History of Hot Stone Therapy - Ariana Institute
by Ariana Vincent - Ariana Institute
(Austin and Online)
Ariana Institute offers online and classroom Hot and Cold Stone CE courses. www.arianainstitute.com Enjoy this information on the history of stone therapy. Warmly, Ariana
HISTORY OF STONE THERAPY
The stones utilized for hot stone therapy are basalt, a dark-colored fine-grained igneous volcanic rock. Its main constituent is feldspar which is also the base for lava and many mountains. Basalt is very dense and contains fine crystalline masses and iron which facilitate its unique ability to retain and evenly transfer heat.
The sources for basalt stones include Colorado, the Pacific Northwest, New Mexico, Arizona, Montana, Mexico, New Zealand, Japan, China and the Philippines.
The stones utilized for cold stone therapy are marble.
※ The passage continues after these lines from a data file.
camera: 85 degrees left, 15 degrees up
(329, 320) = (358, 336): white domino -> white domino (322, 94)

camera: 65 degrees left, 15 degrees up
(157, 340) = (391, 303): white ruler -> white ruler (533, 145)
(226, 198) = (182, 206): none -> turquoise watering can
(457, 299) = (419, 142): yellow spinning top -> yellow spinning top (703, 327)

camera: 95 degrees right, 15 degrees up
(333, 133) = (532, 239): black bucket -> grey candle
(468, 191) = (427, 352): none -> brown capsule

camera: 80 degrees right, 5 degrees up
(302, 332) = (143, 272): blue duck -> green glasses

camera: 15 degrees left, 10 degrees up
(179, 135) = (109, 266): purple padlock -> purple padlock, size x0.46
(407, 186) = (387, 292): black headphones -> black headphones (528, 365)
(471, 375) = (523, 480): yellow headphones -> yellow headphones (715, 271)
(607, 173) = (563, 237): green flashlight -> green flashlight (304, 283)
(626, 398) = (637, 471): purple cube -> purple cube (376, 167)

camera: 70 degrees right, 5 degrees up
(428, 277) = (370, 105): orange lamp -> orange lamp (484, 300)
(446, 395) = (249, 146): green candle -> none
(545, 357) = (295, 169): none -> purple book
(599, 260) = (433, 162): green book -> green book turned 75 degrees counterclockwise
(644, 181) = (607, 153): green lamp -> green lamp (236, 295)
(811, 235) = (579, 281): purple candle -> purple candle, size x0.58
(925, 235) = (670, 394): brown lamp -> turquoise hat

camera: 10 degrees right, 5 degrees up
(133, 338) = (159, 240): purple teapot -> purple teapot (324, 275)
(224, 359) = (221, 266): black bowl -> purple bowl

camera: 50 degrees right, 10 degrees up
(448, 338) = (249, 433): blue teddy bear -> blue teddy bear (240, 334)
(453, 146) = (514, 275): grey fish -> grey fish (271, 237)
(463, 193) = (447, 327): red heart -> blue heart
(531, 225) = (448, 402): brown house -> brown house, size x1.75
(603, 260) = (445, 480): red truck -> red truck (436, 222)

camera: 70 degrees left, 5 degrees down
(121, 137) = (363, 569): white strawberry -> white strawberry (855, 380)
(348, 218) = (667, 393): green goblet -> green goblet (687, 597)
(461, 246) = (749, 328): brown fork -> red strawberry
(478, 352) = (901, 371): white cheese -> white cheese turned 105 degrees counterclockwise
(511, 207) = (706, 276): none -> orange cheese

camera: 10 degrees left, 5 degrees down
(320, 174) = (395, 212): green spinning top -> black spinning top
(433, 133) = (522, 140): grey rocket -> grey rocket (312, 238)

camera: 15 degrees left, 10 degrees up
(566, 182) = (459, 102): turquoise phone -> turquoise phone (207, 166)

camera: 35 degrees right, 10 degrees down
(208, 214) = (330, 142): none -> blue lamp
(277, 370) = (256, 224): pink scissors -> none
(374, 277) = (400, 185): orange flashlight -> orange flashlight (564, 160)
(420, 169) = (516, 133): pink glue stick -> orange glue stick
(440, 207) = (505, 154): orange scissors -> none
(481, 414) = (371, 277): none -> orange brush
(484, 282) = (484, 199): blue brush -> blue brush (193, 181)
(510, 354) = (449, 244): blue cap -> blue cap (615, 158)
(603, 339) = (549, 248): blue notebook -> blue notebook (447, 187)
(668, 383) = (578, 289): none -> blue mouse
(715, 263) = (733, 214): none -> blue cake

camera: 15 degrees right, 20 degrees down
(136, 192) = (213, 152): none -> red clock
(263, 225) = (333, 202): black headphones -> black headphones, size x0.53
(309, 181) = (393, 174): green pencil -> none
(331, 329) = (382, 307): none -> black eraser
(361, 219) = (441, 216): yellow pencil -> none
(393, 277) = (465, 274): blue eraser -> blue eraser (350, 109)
They retain and evenly transfer cold. They are a relatively soft stone, so care should be exercised in handling the marble stones. Be careful not to drop them or place cold marble stones in hot water because they could chip or fracture.
Rocks can be generators or movers of energy. They give to a place that is depleted, help move in places of excess.
Hot stone therapy is not new, but rather an ancient form of therapy practiced for thousands of years by many cultures.
The Japanese have historically used smooth heated black stones to warm their abdomens to aid digestion.
The Chinese have been using hot stones to relieve muscular pain for some 4,000 years. One person reported that his elderly Chinese acupuncturist in New York's Chinatown used a large heated rock on his abdomen years ago. The acupuncturist told him it was an ancient technique from his province in China, used to help the internal organs.
Hot stone massage has a long history in the native Hawaiian culture. Also known as Pohaku, the art of massage with heated basalt rocks provides therapeutic warmth to muscles and joints. The indigenous Hawaiians used lava stones wrapped in a leaf for their healing treatments.
Many European cultures wrapped heated stones in a towel and placed them on painful or sore parts of the body.
Cowboys used to place hot stones under their sleeping bags to keep warm during the night.
Native Americans have historically used hot stones as part of a hot stone massage treatment in their sweat lodge ceremonies which includes focus on the four elements - fire, water, air and earth. One of the elders in the sweat lodge passes a perfectly round hot stone around the circle for participants to rub where they might have pain or discomfort.
In New Mexico, it is known that heated rocks have been used by sobadores, the traditional massage therapists, and curanderos, the traditional medicine men and women from the Hispanic cultures. These cultures used hot rocks to ease pain and to help ground and connect to the earth.